On Friday, 12 December 2014 at 08:42:22 UTC, Manu via
Digitalmars-d wrote:
On 11 December 2014 at 23:55, via Digitalmars-d
<[email protected]> wrote:
This is a point that most people don't seem to understand yet,
and which
wasn't obvious for me either, at the beginning:
* A `ref` parameter means that it cannot escape the function,
_except_ by
return.
* A `scope ref` parameter means that it cannot escape the
function _ever_,
not even by return.
* A `scope ref` return means that it cannot leave the current
statement.
Therefore, a `scope ref` return value can be passed on to the
next function
as a `ref` argument. If that function again returns a
reference (even if not
explicitly designated as `scope`), the compiler will treat it
as if it were
`scope ref`.
Ummm. I reckon there's a good reason that people don't seem to
understand this... because it would have difficulty being any
more
unintuitive!
It's contrary to the behaviour of basically everything else in
D!
const, pure, nothrow, etc... they all work a reliable and
consistent way.
Unfortunately I have to agree.
Also, I still don't think I get it... a scope-ref return, which
has a
restriction as you say, can be subverted by being piped through
a
function that receives and returns it as ref?
What is the point?
It cannot be subverted. As soon as you pass something into a
function G() as `ref` that's been returned from a function F()
via `scope ref`, the compiler needs to treat what is returned
from G() as `scope ref`, even if it's only declared as `ref`.
As you say, it's unintuitive and non-obvious.

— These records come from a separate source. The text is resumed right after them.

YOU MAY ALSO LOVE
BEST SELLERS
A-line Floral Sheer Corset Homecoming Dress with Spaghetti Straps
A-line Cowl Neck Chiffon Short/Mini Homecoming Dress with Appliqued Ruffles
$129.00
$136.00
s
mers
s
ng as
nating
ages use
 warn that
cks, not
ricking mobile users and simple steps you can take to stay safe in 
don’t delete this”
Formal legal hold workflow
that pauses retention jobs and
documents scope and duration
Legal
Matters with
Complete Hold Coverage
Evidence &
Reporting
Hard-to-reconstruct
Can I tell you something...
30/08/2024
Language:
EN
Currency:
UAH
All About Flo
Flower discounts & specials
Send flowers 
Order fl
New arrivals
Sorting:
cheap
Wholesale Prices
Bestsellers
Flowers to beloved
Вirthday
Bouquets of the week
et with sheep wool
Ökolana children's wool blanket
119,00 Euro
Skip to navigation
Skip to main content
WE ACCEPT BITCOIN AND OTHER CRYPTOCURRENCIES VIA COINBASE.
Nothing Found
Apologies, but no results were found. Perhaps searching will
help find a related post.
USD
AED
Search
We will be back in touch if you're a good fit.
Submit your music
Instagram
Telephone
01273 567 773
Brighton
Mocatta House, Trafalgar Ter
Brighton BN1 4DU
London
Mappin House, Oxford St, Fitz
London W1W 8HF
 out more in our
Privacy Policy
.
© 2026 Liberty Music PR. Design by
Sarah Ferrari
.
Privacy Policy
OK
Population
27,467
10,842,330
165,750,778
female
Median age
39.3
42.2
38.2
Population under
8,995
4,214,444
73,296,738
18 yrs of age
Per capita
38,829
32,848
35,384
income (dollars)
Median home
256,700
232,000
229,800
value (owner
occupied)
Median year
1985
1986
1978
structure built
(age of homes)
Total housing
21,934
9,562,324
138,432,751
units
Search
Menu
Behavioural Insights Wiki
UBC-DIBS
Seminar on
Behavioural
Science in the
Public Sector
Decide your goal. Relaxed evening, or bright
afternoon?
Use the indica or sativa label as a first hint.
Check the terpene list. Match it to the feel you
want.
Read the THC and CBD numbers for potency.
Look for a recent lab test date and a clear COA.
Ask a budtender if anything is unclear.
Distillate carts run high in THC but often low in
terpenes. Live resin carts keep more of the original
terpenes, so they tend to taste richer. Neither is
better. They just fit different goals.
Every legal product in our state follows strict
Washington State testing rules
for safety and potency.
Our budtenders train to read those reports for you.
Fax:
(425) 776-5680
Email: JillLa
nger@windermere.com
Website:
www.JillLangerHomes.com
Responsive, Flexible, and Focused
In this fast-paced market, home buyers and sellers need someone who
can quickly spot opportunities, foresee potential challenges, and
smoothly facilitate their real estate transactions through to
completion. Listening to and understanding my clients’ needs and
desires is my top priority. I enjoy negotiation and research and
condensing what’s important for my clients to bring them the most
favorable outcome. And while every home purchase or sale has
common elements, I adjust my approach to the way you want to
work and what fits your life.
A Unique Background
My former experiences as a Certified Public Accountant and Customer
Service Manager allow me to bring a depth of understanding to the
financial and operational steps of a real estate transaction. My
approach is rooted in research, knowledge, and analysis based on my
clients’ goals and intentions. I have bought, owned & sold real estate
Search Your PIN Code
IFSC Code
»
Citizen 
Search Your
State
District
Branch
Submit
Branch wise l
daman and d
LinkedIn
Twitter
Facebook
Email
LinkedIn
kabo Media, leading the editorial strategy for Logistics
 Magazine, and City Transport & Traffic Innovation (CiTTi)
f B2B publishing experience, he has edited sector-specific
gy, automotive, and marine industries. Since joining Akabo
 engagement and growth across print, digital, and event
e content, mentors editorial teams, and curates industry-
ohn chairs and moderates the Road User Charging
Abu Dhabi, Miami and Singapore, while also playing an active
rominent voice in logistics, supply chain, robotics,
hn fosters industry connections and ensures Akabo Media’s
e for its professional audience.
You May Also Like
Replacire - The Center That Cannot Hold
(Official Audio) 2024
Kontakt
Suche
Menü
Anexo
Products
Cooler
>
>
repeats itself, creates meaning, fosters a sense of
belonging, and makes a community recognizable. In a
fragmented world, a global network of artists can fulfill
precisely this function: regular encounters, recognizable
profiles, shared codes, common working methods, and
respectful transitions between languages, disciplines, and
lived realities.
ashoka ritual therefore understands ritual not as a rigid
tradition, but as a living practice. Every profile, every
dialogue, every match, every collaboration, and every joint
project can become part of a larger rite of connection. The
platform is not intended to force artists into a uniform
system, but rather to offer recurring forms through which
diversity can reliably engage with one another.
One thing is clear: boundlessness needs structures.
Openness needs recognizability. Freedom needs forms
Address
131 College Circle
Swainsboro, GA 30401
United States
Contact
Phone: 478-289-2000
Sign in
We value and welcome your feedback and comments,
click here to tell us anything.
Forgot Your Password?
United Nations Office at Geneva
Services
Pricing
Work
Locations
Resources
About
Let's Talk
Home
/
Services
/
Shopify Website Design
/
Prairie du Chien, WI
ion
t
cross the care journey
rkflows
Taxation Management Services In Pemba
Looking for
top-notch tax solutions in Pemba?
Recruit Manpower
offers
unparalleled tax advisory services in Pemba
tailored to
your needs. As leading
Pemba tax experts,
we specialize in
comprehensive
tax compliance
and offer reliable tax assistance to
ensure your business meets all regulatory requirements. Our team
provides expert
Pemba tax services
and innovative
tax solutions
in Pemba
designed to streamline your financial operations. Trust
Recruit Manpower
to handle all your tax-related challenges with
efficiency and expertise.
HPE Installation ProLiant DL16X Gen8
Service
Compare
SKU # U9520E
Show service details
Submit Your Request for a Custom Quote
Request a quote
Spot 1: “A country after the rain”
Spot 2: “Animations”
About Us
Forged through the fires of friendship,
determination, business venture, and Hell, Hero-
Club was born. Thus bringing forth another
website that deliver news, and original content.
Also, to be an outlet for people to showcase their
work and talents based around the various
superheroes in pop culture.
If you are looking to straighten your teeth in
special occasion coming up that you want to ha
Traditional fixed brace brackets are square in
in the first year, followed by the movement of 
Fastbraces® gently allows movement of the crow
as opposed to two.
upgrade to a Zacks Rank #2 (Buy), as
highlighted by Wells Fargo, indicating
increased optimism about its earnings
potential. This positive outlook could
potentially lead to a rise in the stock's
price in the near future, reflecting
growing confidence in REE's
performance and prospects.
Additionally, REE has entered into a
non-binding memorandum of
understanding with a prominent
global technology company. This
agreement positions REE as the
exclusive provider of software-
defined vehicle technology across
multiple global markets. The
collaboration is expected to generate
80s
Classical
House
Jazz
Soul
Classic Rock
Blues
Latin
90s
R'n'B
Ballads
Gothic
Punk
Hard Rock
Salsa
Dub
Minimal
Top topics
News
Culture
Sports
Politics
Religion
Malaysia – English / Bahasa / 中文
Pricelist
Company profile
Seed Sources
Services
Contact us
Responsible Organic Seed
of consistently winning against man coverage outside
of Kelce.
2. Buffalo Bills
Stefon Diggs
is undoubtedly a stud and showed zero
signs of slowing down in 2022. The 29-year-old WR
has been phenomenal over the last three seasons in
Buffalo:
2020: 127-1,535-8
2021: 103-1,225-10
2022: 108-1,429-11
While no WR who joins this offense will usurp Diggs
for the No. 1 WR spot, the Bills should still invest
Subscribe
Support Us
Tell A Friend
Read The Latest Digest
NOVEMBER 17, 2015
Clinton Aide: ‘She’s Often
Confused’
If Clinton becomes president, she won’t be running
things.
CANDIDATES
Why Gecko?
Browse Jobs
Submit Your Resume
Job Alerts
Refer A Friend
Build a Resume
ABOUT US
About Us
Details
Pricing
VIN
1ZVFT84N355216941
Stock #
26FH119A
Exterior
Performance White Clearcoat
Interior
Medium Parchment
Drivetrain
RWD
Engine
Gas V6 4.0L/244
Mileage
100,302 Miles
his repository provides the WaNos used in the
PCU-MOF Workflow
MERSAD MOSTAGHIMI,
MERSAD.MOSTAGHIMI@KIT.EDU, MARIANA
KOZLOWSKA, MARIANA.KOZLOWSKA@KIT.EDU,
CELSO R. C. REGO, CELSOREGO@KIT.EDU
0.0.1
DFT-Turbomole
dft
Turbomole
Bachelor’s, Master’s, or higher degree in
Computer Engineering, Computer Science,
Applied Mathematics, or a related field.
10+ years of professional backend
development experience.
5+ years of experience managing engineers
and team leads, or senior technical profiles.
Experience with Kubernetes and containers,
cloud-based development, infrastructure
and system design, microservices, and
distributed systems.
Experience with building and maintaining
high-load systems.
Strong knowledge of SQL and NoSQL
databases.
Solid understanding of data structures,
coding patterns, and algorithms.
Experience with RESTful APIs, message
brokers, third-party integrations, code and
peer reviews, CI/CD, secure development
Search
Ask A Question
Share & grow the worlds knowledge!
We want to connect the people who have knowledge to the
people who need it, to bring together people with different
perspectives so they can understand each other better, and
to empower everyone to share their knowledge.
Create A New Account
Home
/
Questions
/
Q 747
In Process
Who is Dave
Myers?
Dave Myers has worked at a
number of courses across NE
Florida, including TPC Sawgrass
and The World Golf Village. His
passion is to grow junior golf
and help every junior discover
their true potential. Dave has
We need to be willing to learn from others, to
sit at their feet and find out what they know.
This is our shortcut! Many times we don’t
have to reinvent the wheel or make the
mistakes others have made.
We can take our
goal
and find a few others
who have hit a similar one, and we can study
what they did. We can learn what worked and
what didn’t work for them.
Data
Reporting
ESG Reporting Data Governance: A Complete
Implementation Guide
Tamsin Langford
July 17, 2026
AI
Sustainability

I'm also quite uneasy with the fact that scope would not be
transitive
as a storage class. What happens when it's applied to a value
type,
like a struct, that contains some pointers? An adaptation
wrapper for
a single pointer is super common; ie, a tiny struct passed by
value
with scope needs to have it's contained pointer receive the
scope-ness
of the argument.
I agree, this is important. In my proposal, this works without
transitivity.
The wrapper stores the pointer as a `scope` member, then by
copying the
wrapper, the pointer gets copied implicitly, to which the
normal scope
restrictions apply (`scope` on members means "will not outlive
the
aggregate"). If it stored it as normal non-scope pointer, it
couldn't get
assigned in the first place. (Additionally, some higher level
tricks are
possible if we allow scope for value types and overloading on
scope.)
How can a member be marked scope? Apparently it's a storage
class, not
a type constructor... we can only attribute storage classes to
function args/results(?).
I was talking about my proposal here, where it's a type modifier,
not a storage class.
deadalnix also brought up the problem of transitivity. This, too,
would simply go away if it's a type modifier.